How Not To Talk to Your Kids (Employees)

I often find that many of the principles and approaches I use with my kids, work well in managing deals (I can go into more detail on a later post). A recent post from Whitney Tilson highlighted yet another area where this plays out…the fine art of complimenting/motivating employees. I would hazard a guess that the lessons below apply both at work and at home. In the article, researchers lay out recent findings that praise for effort versus praise for skill or intelligence produces dramatically more positive results.  Whitney is referring to a recent article by Po Bronson, NY Magazine,  "How Not to Talk to Your Kids"

"STOP THE PRESSES!

I know I send out a ton of emails and I suspect very few of you read them all, so every month or two, when I come across an article that is a must-read, I pull out my STOP THE PRESSES!

This article has rocked my world because the findings it outlines — for example, that while praising children is good, the key is to focus on praising EFFORT, not intelligence — have hugely powerful implications for educating children and are completely contrary to conventional wisdom.

I found these results to be particularly amazing: a mere 50-minute class with one powerful message could have such an impact?!

Click here for the "How Not to Talk to Your Kids article"

5 thoughts on “How Not To Talk to Your Kids (Employees)

  1. First off, I am an avid reader of your blog. Thanks for posting articles/ideas that are continually interesting and worth the time to read.

    Now for the comment… You mention that using the praise techniques described in this article may also work well on employees. I agree, but it might take a while to change people’s mindset from praising for effort vs. praising for performance. Parents blanket praise their children thinking they will help their self-esteem. Bosses typically praise employees for getting the job done, whether the effort required was little or great.

  2. Good point. One of the harder topics for an investor on a board is how to handle things when goals are missed. The reality is that Companies put their plans out there at the beginning of each year, but by February, you begin to see areas of the plan starting to fall behind. Some investors pull out the cattle prod and carrot, up the voltage and jolt the team. Others try to figure out what caused the slippage and act accordingly. In the latter case, the team may have executed appropriately, but the market wasn’t ready.

    I still believe that you should acknowledge and celebrate wins, but also realize that sometimes, success (and failure) happen regardless of the effort. If a team really worked hard but came up short (or succeeded because of amazing effort), it certainly helps to acknowledge the effort and encourage more of it.

  3. Thanks for the reply. What techniques do you use when talking with teams that missed goals (either due to lack of effort, or just other factors)?

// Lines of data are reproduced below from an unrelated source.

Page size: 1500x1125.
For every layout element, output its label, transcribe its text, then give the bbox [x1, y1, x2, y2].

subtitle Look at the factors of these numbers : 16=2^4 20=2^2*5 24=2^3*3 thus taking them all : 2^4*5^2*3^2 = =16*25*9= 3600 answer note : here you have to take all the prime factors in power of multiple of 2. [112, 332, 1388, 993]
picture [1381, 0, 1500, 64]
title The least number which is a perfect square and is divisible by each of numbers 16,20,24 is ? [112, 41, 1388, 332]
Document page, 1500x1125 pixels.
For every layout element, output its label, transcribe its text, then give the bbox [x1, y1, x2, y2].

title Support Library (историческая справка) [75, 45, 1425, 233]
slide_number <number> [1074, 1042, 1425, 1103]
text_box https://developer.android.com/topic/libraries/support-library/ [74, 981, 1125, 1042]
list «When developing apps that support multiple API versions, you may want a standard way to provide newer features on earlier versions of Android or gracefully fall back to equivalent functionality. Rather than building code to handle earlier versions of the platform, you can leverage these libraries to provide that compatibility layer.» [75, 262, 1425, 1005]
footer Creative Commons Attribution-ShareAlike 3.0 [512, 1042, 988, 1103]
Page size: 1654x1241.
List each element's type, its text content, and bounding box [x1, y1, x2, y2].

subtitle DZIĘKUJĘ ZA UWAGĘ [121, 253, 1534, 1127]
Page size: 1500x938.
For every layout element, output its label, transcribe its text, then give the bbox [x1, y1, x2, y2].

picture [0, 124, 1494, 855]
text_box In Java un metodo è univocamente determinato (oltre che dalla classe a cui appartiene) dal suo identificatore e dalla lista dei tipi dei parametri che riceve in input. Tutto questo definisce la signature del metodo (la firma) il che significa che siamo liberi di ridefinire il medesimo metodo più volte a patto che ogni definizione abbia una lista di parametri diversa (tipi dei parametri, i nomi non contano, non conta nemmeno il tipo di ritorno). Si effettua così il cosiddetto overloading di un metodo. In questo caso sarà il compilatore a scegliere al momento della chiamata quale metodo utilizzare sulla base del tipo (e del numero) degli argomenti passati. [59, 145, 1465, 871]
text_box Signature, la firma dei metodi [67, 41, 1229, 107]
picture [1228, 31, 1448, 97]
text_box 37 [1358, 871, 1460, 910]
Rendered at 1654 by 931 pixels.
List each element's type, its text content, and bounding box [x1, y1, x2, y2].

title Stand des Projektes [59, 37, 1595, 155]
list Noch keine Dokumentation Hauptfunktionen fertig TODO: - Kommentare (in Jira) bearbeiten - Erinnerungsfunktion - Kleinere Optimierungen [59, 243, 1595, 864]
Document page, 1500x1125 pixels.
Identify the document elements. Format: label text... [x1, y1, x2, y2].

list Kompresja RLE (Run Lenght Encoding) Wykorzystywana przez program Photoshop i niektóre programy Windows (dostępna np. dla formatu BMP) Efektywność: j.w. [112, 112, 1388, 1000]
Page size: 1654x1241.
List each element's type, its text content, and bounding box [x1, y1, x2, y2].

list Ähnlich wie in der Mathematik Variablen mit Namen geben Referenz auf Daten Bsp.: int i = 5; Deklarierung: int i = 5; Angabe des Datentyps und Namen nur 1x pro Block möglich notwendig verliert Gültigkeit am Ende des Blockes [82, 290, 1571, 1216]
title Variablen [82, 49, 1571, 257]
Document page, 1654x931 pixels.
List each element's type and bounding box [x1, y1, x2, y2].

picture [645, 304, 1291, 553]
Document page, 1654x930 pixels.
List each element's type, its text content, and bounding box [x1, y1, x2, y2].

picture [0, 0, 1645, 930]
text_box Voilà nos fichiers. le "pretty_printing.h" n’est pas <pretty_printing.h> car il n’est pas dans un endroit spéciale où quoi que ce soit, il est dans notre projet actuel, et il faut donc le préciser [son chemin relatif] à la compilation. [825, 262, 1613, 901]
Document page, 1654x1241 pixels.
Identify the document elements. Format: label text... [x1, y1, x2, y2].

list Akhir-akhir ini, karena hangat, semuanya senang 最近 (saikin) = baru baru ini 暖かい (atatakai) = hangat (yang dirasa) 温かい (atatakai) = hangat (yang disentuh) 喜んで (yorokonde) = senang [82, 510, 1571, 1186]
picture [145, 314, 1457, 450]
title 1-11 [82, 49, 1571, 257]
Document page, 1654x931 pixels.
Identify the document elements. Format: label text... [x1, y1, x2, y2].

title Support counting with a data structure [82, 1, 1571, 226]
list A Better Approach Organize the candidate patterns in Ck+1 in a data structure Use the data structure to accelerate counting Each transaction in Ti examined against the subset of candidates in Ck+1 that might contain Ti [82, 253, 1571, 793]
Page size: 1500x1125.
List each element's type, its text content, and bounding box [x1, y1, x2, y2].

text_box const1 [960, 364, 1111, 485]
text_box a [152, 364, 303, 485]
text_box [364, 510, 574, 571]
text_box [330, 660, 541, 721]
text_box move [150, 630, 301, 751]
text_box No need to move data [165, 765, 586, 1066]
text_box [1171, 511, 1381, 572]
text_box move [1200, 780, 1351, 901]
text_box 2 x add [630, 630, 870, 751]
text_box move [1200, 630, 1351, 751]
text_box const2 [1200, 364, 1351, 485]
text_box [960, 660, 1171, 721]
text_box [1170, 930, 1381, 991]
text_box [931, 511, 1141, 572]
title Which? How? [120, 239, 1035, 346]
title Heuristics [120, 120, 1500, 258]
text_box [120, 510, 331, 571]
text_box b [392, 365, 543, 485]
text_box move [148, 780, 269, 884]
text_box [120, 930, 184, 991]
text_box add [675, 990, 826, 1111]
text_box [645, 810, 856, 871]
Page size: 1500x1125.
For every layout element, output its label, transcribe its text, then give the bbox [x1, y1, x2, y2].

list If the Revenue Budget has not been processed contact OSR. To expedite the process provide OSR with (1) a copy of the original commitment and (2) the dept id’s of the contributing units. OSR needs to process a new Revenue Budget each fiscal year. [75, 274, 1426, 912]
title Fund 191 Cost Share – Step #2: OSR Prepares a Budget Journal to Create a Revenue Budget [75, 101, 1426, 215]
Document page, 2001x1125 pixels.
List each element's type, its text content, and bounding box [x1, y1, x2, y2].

  4. Interesting read but the keys to motivating efforts should still reside in proper goal setting (such as the ubiquitous “SMART” goals) and feedback analysis of both wins and losses. Taking a oversimplified view of “loss = bad = not hard effort” is a sign of poor management and shouldn’t occur; you shouldn’t have to “stop the presses” for that. On top of that, I’m just a little weirded out by all the pictures of Thomas.

  5. High voltage cattle prod…just kidding.

    Usually the most productive approach is to first assess and manage the downside. Given the miss, determine what this does to runway, sufficiency of funding and such. If you still have adequate runway (say 12 months), then you move to cause and effect. If the miss causes runway to shrink to the danger zone (4-5 months), then you need to work with the team to cut burn, raise capital, etc.

    Once you have the draconian risks addressed, you should sit down and figure out why they missed (wrong strategy, product issues, personnel issues, etc) and put a game plan in place. If this is a first time for the big miss, you can give them leeway and make certain that issues have been addressed and a credible future plan is in place. If you have a situation with recurring “non-recurring” issues, then you have a bigger issue and the CEO is likely the issue. If it is a team that consistently misses, then it is the team leader.

    Be understanding of issues, acknowledge effort but take action if or when needed. I don’t think berating the team or making things personal ever works in these situations. Let everyone know the larger constraints, be clear on expectations and lay out consequences/rewards. These can then speak for themselves. Lectures and emotions just distract and add noise.